Hornbacher's
- Hornbacher's, Northport Fargo location.
- Company type: Subsidiary
- Industry: Supermarket
- Founded: 1951; 75 years ago
- Founders: Ted Hornbacher Jim Custer
- Headquarters: Fargo, North Dakota Moorhead, Minnesota West Fargo, North Dakota
- Number of locations: 8
- Parent: Coborn's, Inc.
- Website: www.hornbachers.com

= Hornbacher's =

Supermarket chain in North Dakota, US

Hornbacher's is a supermarket chain that operates eight stores in Fargo and West Fargo, North Dakota, and Moorhead, Minnesota. Hornbacher's is a wholly owned subsidiary of St. Cloud based Coborn's, Inc.

==History==

In 1951, Ted Hornbacher and his partner Jim Custer opened a store at the corner of Eighth and Main Avenue in Moorhead. This was the start of what is now known as Hornbacher's. In 1956, the Northport location opened in north Fargo. This location housed the corporate offices until the opening of the Osgood location in 2006. In 1958, the Moorhead location was moved to a larger facility on the east side of Eleventh and Main. In 1974, the Village West location in Fargo opened across the street from West Acres Shopping Center. In 1975, Hornbacher's was acquired by SuperValu Inc. In 1990, the Express store in Fargo was added to Hornbachers and in 1994 the Southgate location in Fargo opened. Hornbacher's also operated a store in Grand Forks from October 2015 to December 2018.

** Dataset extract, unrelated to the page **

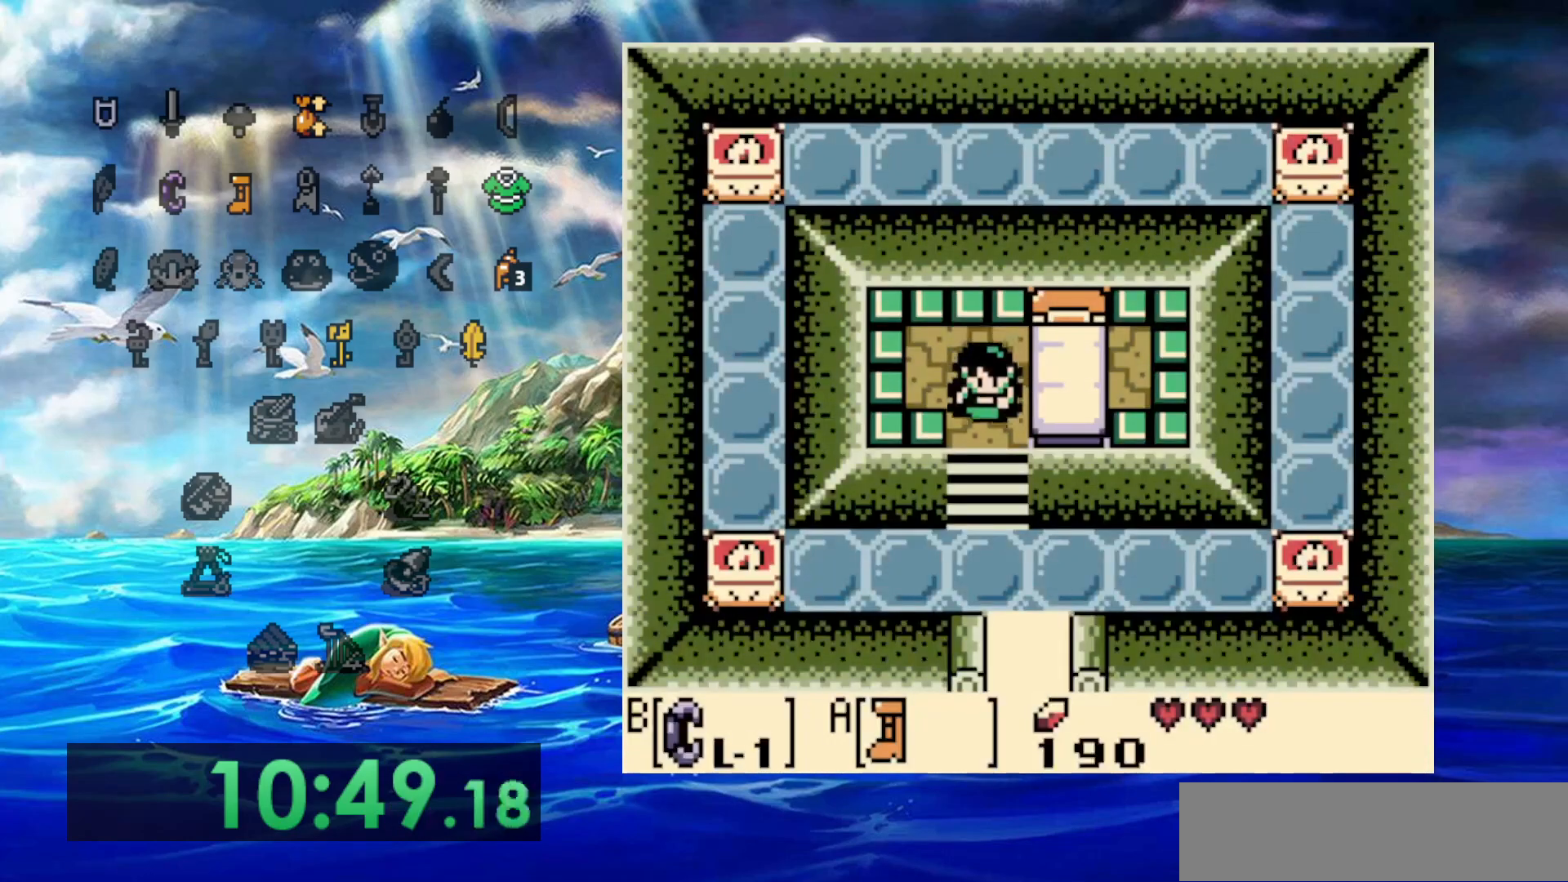
{"buttons": ["A"], "events": [[317, "A", "down"]]}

In early 2006, Hornbacher's opened its sixth store in Osgood, a neighborhood of Fargo. This also was the first location to sell gasoline, however a gas station has since been added to the Southgate location on 32nd Avenue S. in Fargo. In 2006, Hornbacher's began its "Hornbacher's To Go" home delivery service in Fargo. In October 2006, Hornbacher's finished the remodel of its Northport store.

In 2009, Hornbacher's revamped their advertising. Dropping the "Hornbacher's H" logo seen on print and TV ads and dropping their longtime slogan "We make shopping EASY!" in favor of "Good Things are just around the corner", the slogan now in use by all Supervalu owned stores. This slogan was in turn changed in favor of "Serving Our Community Since 1951" to reflect Hornbacher's local presence against rival chains such as Family Fare and Walmart. The Hornbacher's logo was also overhauled in 2014, placing the stylized "H" in a black circle with the "Hornbacher's" name arching over it.

On November 29, 2018, it was announced that parent company Coborn's would purchase Hornbacher's from United Natural Foods for $2.9 billion.